--- EXERCISE TASK ---
Arrange the lines below as a Markdown table with the columns Row and Line, numbering each row and leaving out any blank lines.

Records from a dataset:
——————————
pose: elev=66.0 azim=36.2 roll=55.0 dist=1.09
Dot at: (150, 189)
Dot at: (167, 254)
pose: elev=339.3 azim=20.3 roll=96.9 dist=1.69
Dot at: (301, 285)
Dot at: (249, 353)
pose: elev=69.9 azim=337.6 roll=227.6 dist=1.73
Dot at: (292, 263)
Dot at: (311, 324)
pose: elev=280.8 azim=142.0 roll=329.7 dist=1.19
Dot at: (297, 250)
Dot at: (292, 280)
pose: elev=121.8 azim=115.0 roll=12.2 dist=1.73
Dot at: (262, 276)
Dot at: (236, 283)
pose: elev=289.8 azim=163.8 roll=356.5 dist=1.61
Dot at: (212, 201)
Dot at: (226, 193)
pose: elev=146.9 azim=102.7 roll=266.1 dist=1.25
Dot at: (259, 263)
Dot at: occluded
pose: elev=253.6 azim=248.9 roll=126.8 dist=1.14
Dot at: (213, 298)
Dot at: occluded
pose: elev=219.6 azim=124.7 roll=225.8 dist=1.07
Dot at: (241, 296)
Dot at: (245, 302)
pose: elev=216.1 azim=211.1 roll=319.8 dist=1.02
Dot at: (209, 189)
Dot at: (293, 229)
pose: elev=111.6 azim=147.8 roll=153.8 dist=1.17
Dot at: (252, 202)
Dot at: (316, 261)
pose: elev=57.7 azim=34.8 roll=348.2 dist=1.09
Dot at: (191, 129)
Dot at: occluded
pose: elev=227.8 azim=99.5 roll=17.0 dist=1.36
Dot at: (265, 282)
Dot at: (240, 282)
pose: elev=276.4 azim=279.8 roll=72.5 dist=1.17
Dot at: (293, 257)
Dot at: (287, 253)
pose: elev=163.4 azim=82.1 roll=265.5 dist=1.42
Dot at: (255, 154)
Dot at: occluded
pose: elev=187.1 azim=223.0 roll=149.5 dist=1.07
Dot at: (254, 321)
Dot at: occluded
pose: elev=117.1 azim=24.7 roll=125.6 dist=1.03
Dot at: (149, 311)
——————————
--- EXERCISE ANSWER ---
| Row | Line |
|---|---|
| 1 | pose: elev=66.0 azim=36.2 roll=55.0 dist=1.09 |
| 2 | Dot at: (150, 189) |
| 3 | Dot at: (167, 254) |
| 4 | pose: elev=339.3 azim=20.3 roll=96.9 dist=1.69 |
| 5 | Dot at: (301, 285) |
| 6 | Dot at: (249, 353) |
| 7 | pose: elev=69.9 azim=337.6 roll=227.6 dist=1.73 |
| 8 | Dot at: (292, 263) |
| 9 | Dot at: (311, 324) |
| 10 | pose: elev=280.8 azim=142.0 roll=329.7 dist=1.19 |
| 11 | Dot at: (297, 250) |
| 12 | Dot at: (292, 280) |
| 13 | pose: elev=121.8 azim=115.0 roll=12.2 dist=1.73 |
| 14 | Dot at: (262, 276) |
| 15 | Dot at: (236, 283) |
| 16 | pose: elev=289.8 azim=163.8 roll=356.5 dist=1.61 |
| 17 | Dot at: (212, 201) |
| 18 | Dot at: (226, 193) |
| 19 | pose: elev=146.9 azim=102.7 roll=266.1 dist=1.25 |
| 20 | Dot at: (259, 263) |
| 21 | Dot at: occluded |
| 22 | pose: elev=253.6 azim=248.9 roll=126.8 dist=1.14 |
| 23 | Dot at: (213, 298) |
| 24 | Dot at: occluded |
| 25 | pose: elev=219.6 azim=124.7 roll=225.8 dist=1.07 |
| 26 | Dot at: (241, 296) |
| 27 | Dot at: (245, 302) |
| 28 | pose: elev=216.1 azim=211.1 roll=319.8 dist=1.02 |
| 29 | Dot at: (209, 189) |
| 30 | Dot at: (293, 229) |
| 31 | pose: elev=111.6 azim=147.8 roll=153.8 dist=1.17 |
| 32 | Dot at: (252, 202) |
| 33 | Dot at: (316, 261) |
| 34 | pose: elev=57.7 azim=34.8 roll=348.2 dist=1.09 |
| 35 | Dot at: (191, 129) |
| 36 | Dot at: occluded |
| 37 | pose: elev=227.8 azim=99.5 roll=17.0 dist=1.36 |
| 38 | Dot at: (265, 282) |
| 39 | Dot at: (240, 282) |
| 40 | pose: elev=276.4 azim=279.8 roll=72.5 dist=1.17 |
| 41 | Dot at: (293, 257) |
| 42 | Dot at: (287, 253) |
| 43 | pose: elev=163.4 azim=82.1 roll=265.5 dist=1.42 |
| 44 | Dot at: (255, 154) |
| 45 | Dot at: occluded |
| 46 | pose: elev=187.1 azim=223.0 roll=149.5 dist=1.07 |
| 47 | Dot at: (254, 321) |
| 48 | Dot at: occluded |
| 49 | pose: elev=117.1 azim=24.7 roll=125.6 dist=1.03 |
| 50 | Dot at: (149, 311) |